Washington is planning a new task force to improve its ability to fight terrorists online. Leading tech companies in Silicon Valley are also meeting with officials to discuss online counterterrorism strategies.
The Department of Homeland Security and the Department of Justice have announced plans to establish a new task force to "integrate and harmonize domestic [counterterrorism] efforts at home," Ned Price, the spokesman for the National Security Council, said in an official statement on Friday.
According to Price, the attacks in Paris in November and in San Bernardino, California last month "underscored the need for the United States and our partners in the international community and the private sector to deny violent extremists like [the so-called 'Islamic State'] fertile recruitment ground."

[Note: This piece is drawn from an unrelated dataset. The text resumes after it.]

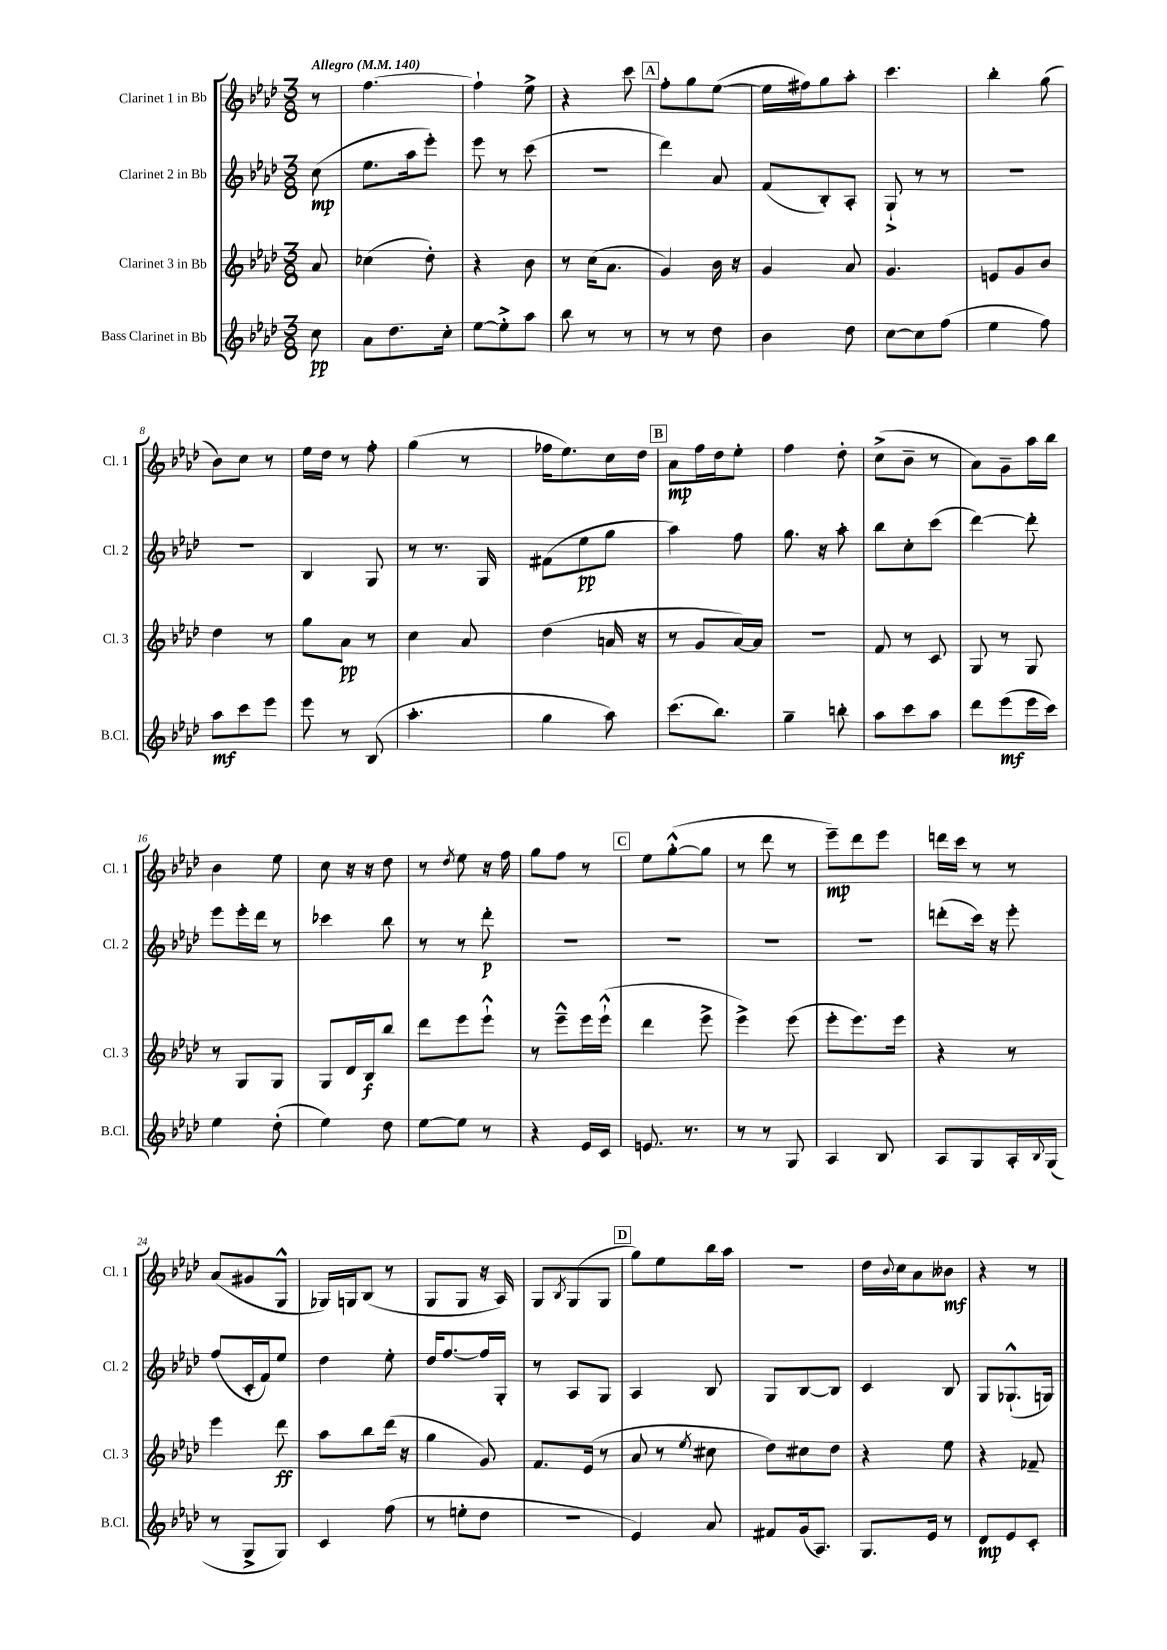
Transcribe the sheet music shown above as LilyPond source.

The task force, to be known as the "Global Engagement Center" would help the US "place an intensified focus on empowering and enabling the voices of international partners," Price added.
'Disrupting paths to violence'
The plans were announced as US security officials met with representatives of leading technology companies in Silicon Valley to discuss improved methods to thwart terrorists' activities on the Internet. Apple CEO Tim Cook and senior executives from Facebook, Google, Twitter, Microsoft, Yahoo and LinkedIn were expected to attend the meeting in San Jose.
White House spokesman Josh Earnest said there were precedents for Silicon Valley's social media giants working with security officials, such as in the fight against child pornography.
Earnest said that talks would focus on the "Islamic State's" (IS) use of social media to "recruit, radicalize and mobilize" its followers. The executives would also discuss how technology could disrupt paths to violence and how they could create "alternative content" to undercut IS propaganda.